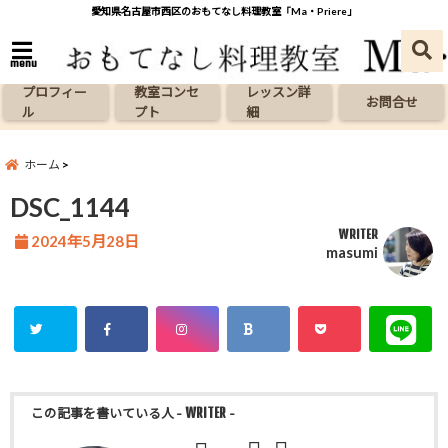
愛知県名古屋市西区のおもてなし料理教室「Ma・Priere」
menu
プロフィー
教室コンセ
レッスン詳
お問合せ
ル
プト
細
ホーム
DSC_1144
WRITER
2024年5月28日
masumi
この記事を書いている人
- WRITER -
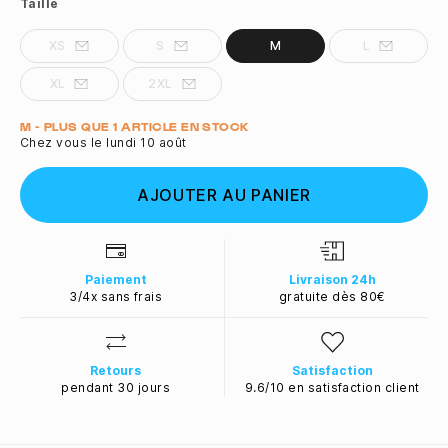
Taille
XS
S
M
L
XL
2XL
Quantité
M - PLUS QUE 1 ARTICLE EN STOCK
Chez vous le lundi 10 août
AJOUTER AU PANIER
Paiement
Livraison 24h
3/4x sans frais
gratuite dès 80€
Retours
Satisfaction
pendant 30 jours
9.6/10 en satisfaction client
:::::
### Problem description
Reproduce the text read from all of the records, line for line and unchanged, without the pictures.

### Answer to the problem
愛知県名古屋市西区のおもてなし料理教室「Ma・Priere」
menu
プロフィー
教室コンセ
レッスン詳
お問合せ
ル
プト
細
ホーム
DSC_1144
WRITER
2024年5月28日
masumi
この記事を書いている人
- WRITER -
Taille
XS
S
M
L
XL
2XL
Quantité
M - PLUS QUE 1 ARTICLE EN STOCK
Chez vous le lundi 10 août
AJOUTER AU PANIER
Paiement
Livraison 24h
3/4x sans frais
gratuite dès 80€
Retours
Satisfaction
pendant 30 jours
9.6/10 en satisfaction client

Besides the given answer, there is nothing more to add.